Biographie und wissenschaftliches Gesamtwerk

Paul Michael Kennedy[1], „Neocons' worst nightmare“ (Crace 2008), wie es der Guardian formulierte, wurde 1945 im nordenglischen Wallsend-on-Tyre in eine irisch-katholische Arbeiterfamilie geboren, erwarb 1966 den Bachelor of Arts an der University of Newcastle und wurde 1970 am St. Anthony's College in Oxford, wo er unter anderem als Assistent des Militärhistorikers Sir Basil H. Liddell Hart wirkte, promoviert. Von 1970 bis 1983 setzte Kennedy seine wissenschaftliche Laufbahn an der University of East Anglia in Norwich fort; seit 1983 ist er J. Richardson Dilworth Professor of History und Director of International Security Studies an der Yale University.

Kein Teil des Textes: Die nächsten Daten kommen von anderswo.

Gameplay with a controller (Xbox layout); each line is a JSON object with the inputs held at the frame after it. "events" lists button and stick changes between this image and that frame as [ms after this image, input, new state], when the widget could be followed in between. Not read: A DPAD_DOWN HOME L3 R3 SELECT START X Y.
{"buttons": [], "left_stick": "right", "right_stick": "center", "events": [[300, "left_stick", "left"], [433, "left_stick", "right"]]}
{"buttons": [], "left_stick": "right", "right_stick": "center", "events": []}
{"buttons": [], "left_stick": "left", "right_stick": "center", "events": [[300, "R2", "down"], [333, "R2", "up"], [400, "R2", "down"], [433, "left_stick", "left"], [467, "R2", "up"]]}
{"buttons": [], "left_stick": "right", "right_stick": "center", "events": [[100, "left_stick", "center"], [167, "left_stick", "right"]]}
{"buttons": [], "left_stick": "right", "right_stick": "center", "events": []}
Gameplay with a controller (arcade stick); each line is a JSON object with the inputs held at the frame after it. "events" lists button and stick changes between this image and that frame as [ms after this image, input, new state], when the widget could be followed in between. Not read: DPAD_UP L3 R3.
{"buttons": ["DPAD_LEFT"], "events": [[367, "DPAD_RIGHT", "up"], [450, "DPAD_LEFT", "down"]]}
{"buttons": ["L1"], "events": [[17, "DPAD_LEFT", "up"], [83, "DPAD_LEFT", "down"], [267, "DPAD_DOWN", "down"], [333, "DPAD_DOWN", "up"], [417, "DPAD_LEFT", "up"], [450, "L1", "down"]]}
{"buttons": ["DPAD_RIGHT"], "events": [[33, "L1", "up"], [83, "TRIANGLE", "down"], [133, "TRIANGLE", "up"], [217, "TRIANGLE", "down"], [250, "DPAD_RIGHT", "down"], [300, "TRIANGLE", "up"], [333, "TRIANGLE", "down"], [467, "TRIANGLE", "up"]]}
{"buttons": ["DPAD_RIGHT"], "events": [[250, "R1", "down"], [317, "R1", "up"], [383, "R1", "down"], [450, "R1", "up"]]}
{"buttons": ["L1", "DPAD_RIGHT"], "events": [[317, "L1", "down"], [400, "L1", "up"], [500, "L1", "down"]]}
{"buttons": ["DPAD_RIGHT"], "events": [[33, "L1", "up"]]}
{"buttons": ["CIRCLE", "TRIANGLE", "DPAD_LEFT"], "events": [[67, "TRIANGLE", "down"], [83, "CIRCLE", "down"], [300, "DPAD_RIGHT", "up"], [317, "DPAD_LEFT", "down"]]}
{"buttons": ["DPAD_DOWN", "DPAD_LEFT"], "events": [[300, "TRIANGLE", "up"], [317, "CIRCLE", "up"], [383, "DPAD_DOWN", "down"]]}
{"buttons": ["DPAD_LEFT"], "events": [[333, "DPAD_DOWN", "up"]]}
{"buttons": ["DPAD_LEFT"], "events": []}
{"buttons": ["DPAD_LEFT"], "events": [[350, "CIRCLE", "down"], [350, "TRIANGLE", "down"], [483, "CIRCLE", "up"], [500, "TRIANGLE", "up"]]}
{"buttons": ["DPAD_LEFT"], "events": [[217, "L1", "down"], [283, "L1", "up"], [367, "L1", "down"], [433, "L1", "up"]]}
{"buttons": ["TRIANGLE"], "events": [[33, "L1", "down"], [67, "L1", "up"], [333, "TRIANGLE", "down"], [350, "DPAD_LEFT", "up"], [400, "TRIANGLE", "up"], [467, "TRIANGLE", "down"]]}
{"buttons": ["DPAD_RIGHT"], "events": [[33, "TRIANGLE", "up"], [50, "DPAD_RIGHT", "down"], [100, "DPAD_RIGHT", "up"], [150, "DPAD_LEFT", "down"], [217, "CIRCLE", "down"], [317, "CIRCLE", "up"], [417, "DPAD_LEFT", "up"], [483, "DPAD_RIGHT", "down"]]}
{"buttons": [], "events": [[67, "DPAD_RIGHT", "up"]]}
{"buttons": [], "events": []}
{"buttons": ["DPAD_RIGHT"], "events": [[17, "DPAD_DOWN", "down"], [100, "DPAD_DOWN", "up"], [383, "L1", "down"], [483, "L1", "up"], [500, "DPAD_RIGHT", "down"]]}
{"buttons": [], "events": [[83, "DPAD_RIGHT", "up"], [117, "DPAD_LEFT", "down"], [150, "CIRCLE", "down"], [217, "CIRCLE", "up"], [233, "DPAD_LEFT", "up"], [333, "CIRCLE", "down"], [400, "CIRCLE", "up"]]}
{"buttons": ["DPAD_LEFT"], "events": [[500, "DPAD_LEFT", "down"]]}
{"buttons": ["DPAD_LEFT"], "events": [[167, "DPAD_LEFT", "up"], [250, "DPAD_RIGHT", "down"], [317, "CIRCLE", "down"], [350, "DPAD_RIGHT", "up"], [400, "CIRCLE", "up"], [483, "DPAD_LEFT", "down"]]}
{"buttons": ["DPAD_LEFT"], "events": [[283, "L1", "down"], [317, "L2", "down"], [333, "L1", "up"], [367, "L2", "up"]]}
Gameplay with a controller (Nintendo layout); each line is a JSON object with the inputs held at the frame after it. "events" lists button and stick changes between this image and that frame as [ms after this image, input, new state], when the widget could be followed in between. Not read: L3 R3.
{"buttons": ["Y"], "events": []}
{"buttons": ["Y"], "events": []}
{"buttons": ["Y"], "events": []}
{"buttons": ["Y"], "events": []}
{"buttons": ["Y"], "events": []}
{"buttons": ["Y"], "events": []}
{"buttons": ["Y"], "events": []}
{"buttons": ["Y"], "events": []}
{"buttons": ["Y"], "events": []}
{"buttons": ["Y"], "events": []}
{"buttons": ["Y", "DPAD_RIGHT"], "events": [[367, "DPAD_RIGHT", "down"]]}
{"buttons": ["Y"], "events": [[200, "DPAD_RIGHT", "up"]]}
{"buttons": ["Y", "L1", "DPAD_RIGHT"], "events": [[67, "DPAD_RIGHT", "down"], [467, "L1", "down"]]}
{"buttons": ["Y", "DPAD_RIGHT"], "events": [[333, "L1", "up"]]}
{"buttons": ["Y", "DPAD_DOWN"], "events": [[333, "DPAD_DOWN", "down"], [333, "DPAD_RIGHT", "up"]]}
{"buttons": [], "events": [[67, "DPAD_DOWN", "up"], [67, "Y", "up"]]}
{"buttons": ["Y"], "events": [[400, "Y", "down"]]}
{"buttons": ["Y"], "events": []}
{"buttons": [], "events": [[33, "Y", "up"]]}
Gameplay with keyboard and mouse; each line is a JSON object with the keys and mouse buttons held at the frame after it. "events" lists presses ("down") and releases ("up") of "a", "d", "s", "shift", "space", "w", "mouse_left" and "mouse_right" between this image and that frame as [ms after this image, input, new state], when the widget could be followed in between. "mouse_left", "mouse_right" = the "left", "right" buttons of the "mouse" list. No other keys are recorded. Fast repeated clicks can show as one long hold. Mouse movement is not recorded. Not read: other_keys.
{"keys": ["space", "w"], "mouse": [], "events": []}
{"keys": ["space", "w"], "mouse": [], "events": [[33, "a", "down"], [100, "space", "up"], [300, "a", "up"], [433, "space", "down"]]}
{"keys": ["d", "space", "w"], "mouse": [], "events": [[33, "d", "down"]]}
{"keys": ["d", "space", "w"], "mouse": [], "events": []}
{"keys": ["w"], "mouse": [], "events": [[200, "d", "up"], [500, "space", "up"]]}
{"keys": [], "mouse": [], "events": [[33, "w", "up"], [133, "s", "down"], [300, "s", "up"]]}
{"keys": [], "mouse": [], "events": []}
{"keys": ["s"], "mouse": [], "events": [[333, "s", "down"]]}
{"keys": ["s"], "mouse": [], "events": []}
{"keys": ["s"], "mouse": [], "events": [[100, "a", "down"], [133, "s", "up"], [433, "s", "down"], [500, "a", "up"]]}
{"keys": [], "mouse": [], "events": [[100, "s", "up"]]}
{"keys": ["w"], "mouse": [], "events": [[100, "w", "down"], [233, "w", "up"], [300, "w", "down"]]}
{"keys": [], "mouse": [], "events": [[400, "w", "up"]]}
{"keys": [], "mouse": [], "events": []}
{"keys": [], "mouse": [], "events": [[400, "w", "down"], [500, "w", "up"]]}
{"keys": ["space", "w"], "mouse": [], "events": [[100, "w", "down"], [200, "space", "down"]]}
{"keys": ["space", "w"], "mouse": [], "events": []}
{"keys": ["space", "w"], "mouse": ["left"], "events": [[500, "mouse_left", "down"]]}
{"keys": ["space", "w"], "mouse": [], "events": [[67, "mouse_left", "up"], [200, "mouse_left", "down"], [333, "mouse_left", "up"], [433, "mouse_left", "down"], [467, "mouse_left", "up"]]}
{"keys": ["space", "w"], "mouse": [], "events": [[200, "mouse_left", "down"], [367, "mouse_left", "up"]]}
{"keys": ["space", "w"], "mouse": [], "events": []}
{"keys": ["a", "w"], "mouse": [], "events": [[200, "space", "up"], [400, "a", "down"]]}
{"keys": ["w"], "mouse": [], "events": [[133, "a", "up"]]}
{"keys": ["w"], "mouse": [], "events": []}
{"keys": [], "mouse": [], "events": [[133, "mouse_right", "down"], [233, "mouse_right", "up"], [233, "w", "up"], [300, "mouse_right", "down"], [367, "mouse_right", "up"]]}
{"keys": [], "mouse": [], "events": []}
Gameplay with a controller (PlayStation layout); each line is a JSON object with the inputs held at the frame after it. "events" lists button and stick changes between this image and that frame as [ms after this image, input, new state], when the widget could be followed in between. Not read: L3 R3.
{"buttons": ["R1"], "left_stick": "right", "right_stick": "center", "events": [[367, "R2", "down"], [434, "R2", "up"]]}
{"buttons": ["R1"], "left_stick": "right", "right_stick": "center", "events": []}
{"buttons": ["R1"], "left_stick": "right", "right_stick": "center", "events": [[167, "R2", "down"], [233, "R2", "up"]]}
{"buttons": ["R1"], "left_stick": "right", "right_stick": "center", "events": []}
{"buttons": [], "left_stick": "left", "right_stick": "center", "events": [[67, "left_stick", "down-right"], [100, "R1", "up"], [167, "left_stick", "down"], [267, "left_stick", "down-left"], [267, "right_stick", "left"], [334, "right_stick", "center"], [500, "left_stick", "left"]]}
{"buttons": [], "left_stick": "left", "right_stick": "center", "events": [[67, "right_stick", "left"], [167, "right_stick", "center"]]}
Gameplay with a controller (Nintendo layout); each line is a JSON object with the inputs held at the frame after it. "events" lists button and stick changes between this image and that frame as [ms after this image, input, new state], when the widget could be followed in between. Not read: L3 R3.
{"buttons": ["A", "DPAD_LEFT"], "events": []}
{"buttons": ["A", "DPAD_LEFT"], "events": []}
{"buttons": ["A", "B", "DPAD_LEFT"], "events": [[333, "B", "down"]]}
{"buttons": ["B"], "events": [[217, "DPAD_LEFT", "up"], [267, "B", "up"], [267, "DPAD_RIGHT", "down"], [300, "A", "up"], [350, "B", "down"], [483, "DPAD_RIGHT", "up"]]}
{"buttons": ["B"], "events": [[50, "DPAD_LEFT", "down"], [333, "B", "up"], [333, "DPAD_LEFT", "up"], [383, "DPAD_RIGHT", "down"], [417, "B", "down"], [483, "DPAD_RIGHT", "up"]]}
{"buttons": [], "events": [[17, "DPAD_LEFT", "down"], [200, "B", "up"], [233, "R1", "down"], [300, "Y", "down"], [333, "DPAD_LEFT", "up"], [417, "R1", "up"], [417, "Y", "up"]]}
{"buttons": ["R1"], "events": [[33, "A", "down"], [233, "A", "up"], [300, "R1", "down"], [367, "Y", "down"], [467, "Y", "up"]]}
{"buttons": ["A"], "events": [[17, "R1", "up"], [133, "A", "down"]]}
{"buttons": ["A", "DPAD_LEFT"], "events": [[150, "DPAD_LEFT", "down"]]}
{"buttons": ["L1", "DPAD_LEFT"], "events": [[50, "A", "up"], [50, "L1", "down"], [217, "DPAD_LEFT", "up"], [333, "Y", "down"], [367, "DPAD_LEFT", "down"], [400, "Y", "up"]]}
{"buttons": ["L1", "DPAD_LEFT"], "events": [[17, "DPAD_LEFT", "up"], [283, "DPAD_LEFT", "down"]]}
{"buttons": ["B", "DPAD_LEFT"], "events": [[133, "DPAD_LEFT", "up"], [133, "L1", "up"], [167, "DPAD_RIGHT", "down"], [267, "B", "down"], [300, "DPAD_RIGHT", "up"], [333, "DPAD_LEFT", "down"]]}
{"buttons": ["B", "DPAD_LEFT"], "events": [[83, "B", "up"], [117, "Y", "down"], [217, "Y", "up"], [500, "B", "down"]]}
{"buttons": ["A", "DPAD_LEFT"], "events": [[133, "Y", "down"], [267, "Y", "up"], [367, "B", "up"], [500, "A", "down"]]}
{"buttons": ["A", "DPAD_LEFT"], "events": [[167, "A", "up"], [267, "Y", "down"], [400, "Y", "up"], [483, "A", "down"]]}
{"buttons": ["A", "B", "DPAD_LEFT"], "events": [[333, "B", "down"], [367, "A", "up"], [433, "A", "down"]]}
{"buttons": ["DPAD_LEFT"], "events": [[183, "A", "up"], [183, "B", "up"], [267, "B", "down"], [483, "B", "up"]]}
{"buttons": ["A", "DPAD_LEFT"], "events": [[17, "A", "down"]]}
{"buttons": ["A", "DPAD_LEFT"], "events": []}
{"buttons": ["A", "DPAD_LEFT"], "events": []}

Zu Kennedys zentralen Forschungsfeldern gehören neben Arbeiten zur Politik des British Empire (u. a. Kennedy 1976, 1980, 1981) die Auseinandersetzung mit militärund diplomatiehistorischen Fragestellungen (u. a. Kennedy 1972) sowie die Analyse der Beziehungen ‚Großer Mächte' im 19. und 20. Jahrhundert;[2] seine aktuellste Monographie aus dem Jahre 2006 widmet sich unter dem Titel The Parliament of Man den Vereinten Nationen in Past, Present and Future (Kennedy 2006, 2007). Vor allem aufgrund des medialen, aber auch wissenschaftlichen Echos überragt die Arbeit über The Rise and Fall of the Great Powers, die sich in die Tradition angelsächsischer Diplomatiegeschichte stellt (Schöllgen 1989, S. 2),

[3] Kennedys Œuvre. Ursprünglich lediglich als „brief, ‚essayistic' book“ (Kennedy 1987, S. XXV) konzipiert, wurde der mit knapp 700 Seiten voluminöse Band inzwischen in 23 Sprachen übersetzt (Crace 2008); die Zahl wissenschaftlicher Rezensionen und publizistischer Beiträge ist kaum zu überblicken.[4]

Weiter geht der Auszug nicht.